When my sisters and I started this blog, we were all spread out across the United States. Thankfully fate (and a lot of prayers on my part!) have brought us back together for the next few months and we all live within about 1 hour of each other in the state of Utah. There is a yummy little restaurant (Maddox) that is halfway point for all of us, so we have met there a couple of times to get together and eat (something we love to do . . . surprise, surprise!).
My favorite part about eating there is the fresh rolls and yummy homemade raspberry honey butter that they bring out while you are waiting for you food.
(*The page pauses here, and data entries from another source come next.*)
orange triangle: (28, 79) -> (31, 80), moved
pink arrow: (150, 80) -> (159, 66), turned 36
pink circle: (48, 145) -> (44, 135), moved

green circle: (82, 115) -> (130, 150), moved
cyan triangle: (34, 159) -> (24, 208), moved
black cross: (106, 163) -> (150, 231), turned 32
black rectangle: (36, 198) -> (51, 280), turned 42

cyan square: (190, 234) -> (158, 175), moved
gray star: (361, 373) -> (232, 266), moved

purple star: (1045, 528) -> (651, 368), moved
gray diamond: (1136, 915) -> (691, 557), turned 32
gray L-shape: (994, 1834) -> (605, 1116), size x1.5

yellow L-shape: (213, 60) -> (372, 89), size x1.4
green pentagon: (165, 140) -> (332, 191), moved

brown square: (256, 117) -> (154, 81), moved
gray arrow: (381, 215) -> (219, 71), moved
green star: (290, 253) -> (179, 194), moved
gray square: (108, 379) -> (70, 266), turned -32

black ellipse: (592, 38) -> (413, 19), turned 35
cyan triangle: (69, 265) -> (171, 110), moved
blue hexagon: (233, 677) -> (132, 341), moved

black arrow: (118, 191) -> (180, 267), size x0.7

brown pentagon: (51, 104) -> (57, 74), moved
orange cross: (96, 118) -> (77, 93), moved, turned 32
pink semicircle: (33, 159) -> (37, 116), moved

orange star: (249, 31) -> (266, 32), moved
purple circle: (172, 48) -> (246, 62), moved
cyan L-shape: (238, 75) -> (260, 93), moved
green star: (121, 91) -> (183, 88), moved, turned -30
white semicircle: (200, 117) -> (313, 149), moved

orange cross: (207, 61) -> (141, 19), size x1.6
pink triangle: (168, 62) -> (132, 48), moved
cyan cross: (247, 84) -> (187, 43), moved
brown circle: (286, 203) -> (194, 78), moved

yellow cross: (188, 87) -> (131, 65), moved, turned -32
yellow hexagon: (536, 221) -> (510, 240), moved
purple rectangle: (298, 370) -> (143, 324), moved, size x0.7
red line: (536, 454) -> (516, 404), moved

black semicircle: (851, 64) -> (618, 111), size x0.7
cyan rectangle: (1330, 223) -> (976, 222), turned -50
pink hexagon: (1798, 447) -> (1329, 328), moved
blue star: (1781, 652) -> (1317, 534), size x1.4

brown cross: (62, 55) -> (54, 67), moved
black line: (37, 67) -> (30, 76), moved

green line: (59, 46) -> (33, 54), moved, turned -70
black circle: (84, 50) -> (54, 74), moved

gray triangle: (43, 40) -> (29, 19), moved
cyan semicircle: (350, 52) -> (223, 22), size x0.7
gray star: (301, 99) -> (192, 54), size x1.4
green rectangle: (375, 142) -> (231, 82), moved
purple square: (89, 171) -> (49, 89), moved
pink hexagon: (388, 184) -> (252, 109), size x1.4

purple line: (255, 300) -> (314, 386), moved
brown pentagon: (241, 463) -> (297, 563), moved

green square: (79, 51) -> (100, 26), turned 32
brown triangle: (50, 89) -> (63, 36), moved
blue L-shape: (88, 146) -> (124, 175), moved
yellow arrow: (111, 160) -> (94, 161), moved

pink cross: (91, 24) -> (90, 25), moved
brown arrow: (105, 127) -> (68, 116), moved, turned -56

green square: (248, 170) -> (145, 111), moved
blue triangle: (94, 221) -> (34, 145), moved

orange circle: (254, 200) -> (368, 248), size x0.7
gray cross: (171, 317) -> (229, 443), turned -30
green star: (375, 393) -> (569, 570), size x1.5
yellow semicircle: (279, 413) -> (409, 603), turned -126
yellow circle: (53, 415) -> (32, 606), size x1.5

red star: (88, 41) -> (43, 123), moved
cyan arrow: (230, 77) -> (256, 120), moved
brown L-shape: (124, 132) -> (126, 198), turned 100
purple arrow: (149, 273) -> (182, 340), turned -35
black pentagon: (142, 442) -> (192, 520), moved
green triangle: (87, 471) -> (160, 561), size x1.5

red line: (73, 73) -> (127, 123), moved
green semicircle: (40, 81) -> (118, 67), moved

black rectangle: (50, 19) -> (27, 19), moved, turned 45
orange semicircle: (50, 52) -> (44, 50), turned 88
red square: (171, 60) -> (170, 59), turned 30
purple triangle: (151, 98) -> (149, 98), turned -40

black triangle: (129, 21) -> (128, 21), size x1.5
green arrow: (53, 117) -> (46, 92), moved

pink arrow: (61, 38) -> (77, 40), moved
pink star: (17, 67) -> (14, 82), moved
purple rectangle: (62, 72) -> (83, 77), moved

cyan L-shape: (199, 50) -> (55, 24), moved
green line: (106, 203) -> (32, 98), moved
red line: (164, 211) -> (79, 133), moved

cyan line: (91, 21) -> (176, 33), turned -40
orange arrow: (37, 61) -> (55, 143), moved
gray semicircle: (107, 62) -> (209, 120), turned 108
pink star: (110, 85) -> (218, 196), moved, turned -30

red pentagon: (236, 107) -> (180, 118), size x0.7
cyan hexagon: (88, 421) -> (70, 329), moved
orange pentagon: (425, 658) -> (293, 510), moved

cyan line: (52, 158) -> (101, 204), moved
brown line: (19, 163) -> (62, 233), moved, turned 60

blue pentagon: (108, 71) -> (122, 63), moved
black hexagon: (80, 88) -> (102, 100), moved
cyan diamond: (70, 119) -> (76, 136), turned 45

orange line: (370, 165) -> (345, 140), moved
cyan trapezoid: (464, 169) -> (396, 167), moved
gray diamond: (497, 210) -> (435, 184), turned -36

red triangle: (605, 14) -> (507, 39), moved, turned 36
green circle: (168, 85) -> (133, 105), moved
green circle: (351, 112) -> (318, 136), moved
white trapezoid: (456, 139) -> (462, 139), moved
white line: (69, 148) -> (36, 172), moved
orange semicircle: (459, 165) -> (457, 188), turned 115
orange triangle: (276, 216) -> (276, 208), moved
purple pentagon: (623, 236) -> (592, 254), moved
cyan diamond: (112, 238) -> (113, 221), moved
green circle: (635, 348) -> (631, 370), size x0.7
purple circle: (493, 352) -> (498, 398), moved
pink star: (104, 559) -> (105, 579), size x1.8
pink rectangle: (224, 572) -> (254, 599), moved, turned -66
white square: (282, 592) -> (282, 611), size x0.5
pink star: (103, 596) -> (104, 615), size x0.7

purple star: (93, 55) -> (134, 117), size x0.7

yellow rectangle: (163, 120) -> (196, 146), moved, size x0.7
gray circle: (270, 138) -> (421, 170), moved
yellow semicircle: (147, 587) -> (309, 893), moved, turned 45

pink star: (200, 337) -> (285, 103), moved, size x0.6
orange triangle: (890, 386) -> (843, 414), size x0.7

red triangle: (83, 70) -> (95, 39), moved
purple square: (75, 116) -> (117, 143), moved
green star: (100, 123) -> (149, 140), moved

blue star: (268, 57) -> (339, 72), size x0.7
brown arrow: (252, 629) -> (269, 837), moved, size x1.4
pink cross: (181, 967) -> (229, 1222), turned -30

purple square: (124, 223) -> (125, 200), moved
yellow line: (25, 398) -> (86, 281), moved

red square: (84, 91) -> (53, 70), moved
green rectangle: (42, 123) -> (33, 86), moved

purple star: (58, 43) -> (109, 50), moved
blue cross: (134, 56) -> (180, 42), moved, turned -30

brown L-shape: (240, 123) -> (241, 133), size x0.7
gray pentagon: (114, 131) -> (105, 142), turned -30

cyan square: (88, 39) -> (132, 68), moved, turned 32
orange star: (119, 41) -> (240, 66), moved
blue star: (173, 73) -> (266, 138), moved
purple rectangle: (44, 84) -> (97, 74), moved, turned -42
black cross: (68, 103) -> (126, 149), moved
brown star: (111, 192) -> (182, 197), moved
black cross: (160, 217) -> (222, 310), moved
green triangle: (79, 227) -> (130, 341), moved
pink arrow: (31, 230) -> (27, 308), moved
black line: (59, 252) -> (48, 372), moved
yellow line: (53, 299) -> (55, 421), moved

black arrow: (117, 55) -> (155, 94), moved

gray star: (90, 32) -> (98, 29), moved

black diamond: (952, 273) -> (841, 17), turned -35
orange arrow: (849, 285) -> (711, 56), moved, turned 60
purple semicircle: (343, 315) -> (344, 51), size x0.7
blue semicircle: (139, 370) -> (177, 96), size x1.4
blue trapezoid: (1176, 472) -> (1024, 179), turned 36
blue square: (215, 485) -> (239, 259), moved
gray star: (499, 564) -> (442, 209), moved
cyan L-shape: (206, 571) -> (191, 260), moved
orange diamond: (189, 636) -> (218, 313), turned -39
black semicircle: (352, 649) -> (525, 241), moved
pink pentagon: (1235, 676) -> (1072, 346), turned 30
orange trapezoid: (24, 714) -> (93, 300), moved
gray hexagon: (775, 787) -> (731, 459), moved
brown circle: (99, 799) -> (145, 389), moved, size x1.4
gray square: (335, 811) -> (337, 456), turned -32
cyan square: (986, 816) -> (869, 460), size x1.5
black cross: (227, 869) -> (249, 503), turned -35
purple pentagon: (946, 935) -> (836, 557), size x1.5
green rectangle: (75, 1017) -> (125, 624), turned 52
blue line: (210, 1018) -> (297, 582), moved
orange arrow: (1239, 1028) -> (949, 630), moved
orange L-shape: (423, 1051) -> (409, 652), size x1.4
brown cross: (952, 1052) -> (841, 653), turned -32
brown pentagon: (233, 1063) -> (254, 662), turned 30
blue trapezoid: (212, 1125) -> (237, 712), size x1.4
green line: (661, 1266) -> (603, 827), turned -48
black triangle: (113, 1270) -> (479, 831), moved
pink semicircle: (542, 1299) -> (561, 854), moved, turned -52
Seriously, it’s like heaven.
My husband whipped up his famous bread and I decided that I needed to try and make some of this raspberry butter. Thankfully, it worked out perfectly on the first try and we scarfed down hot bread like it was no one’s business. 🙂
Raspberry Honey Butter
1/2 cup butter, softened (not melted)
1/2 cup raspberry jam
1/2 cup honey
1 teaspoon vanilla
(I made mine using my Bosch mixer. You could also use a KitchenAid mixer or even your hand mixer. If you don’t have any of those, you can just use your own arm power and beat it by hand, but I will warn you- your arm will be tired!)
Add butter to large bowl and beat until soft and creamy. While the mixer is still mixing the butter, add in the raspberry jam, honey, and vanilla. Beat until all mixed together and creamy (like the consistency of a soft butter); about 8 minutes.
Serve over warm bread or toast.
Store leftovers in the fridge in a sealed container.